Since then, Harvie said, he has had his fondest memories as a coach.
“I have to say that I remember the class of 1998 the most,” Harvie said. “That was the year of the so-called ‘Fab Four,’ at EL.”
Those athletes, Andy Boyer, Tony Bradley, Mike Meyer and Brett Scott, helped EL to finish second to Cheverus at the state meet. Boyer and Bradley finished first and second respectively in the 110-meter high hurdles, a feat last accomplished by Harvie and teammate Peter Good in 1961 for South Portland.
“That whole group, they were in the top 20 students in their class,” Harvie said. “The best thing about them, though, is that they were not only fun but they liked to win and they knew how to win. They were a bit cocky, I think, but not to the point of arrogance.”
Several Edward Little sprinters also learned under Harvie, and many of them set state and school records. Among those athletes that Harvie lists are John Mastriano, Calvin Hunter, Robert Liguori and Matt Capone.
Another memory Harvie said is one of his fondest happened just last year, when EL won the state title at Thornton Academy.

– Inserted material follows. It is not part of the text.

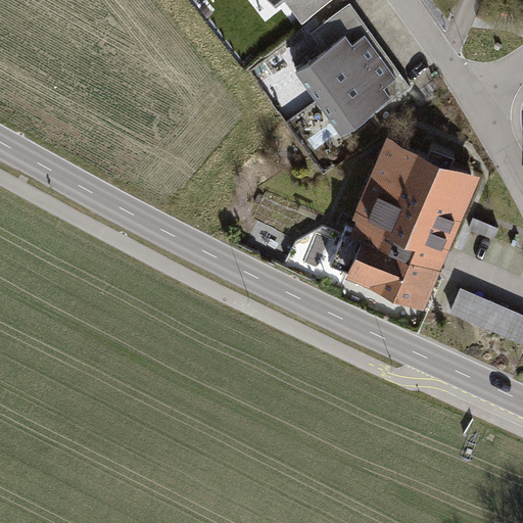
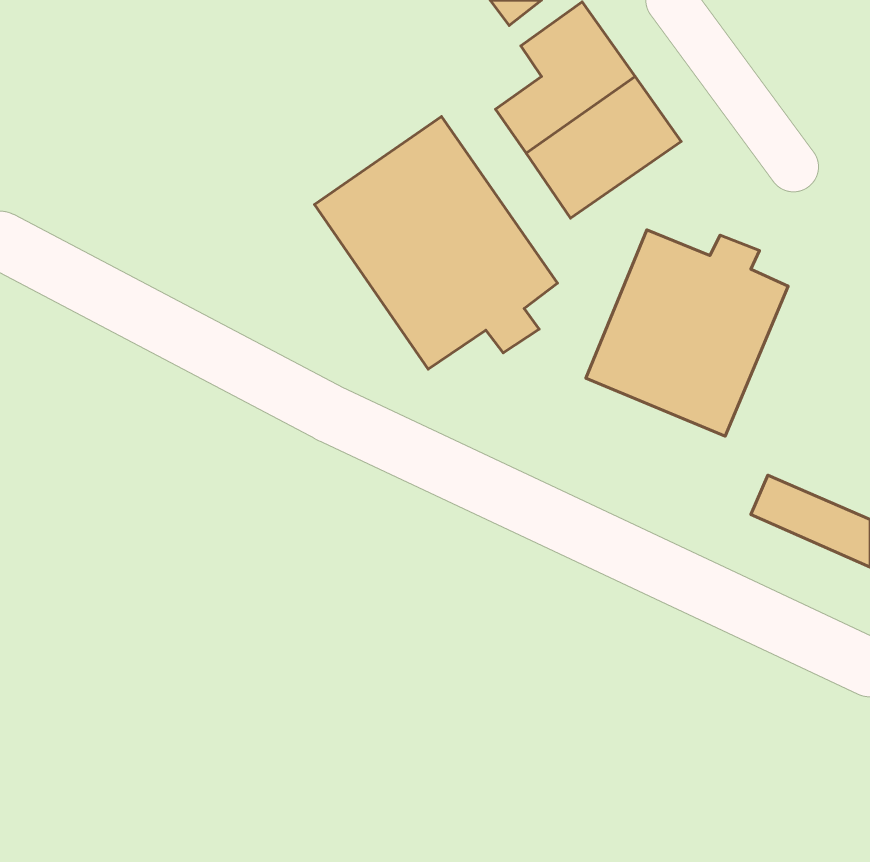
building: none -> [314,117,558,369]
building: [333,231,435,302] -> none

“I don;t coach the distance runners, but there is still pride in watching them win for the team,” Harvie said. “Last year, when I saw Chris Pelliccia rounding the turn of the 800-meters as far ahead as he was, it was incredible. First, above everything, I am a track fan and I am a fan of hard work, and Chris that day showed a lot of guts.”
Ultimate assistant
In 12 full seasons as an assistant under Campbell, Harvie has seen some of the best teams in school history. In the last six years, EL has garnered two boys’ state titles and has been in the top three all six years. Campbell attributes much of his success as a head coach to Harvie.

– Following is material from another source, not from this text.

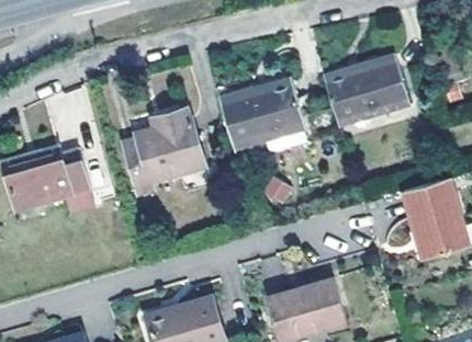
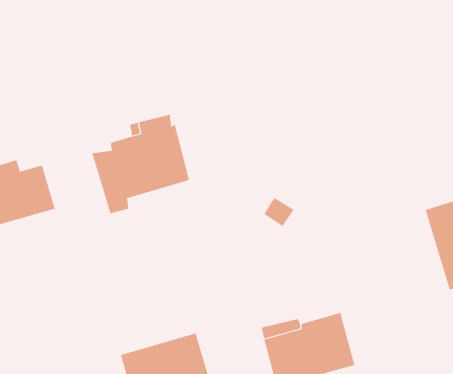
building: [326,57,409,124] -> none
building: [223,80,306,148] -> none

“You’re only as successful a coach as the people around you are solid,” Campbell said. “I feel like I’ve almost piggy-backed off of Al for these years.”
Their relationship has resulted in a team chemistry unlike any other in recent memory.
“We think a lot alike,” Campbell said. “Because of that, it builds a team chemistry that has helped to shape the team into what we have now. If you look at his years of service and the wisdom that he brings to the table, this program is losing a lot just based on those two factors.”
Harvie, meanwhile, acknowledges that he, too, has benefited from being an assistant under Campbell.
“I’ve learned so much from him as far as taking care of the body and motivation,” Harvie said. “He’s a great person and is great for the program.”
What’s next?
Currently, Harvie is a track official at Bowdoin College and is the announcer for their home track meets. He also has been invited to announce at the 2007 NCAA Division III Track and Field Championships being held at Boston University, to which he replied, “I’ll do it if I am still alive.”
Still, though, no one in the Edward Little community thinks that they have seen the last of Harvie. He continues to substitute teach in the school system and Campbell and others in the track program feel that Harvie may make a few stops into practice next spring, just to check things out.
“His dedication to the kids is surpassed only by his love for the sport,” Campbell said. “For that reason, I don’t think he’ll ever stop coming by and helping out, even without getting paid. He has gone, and probably will continue to go above and beyond the call of duty of an assistant coach.”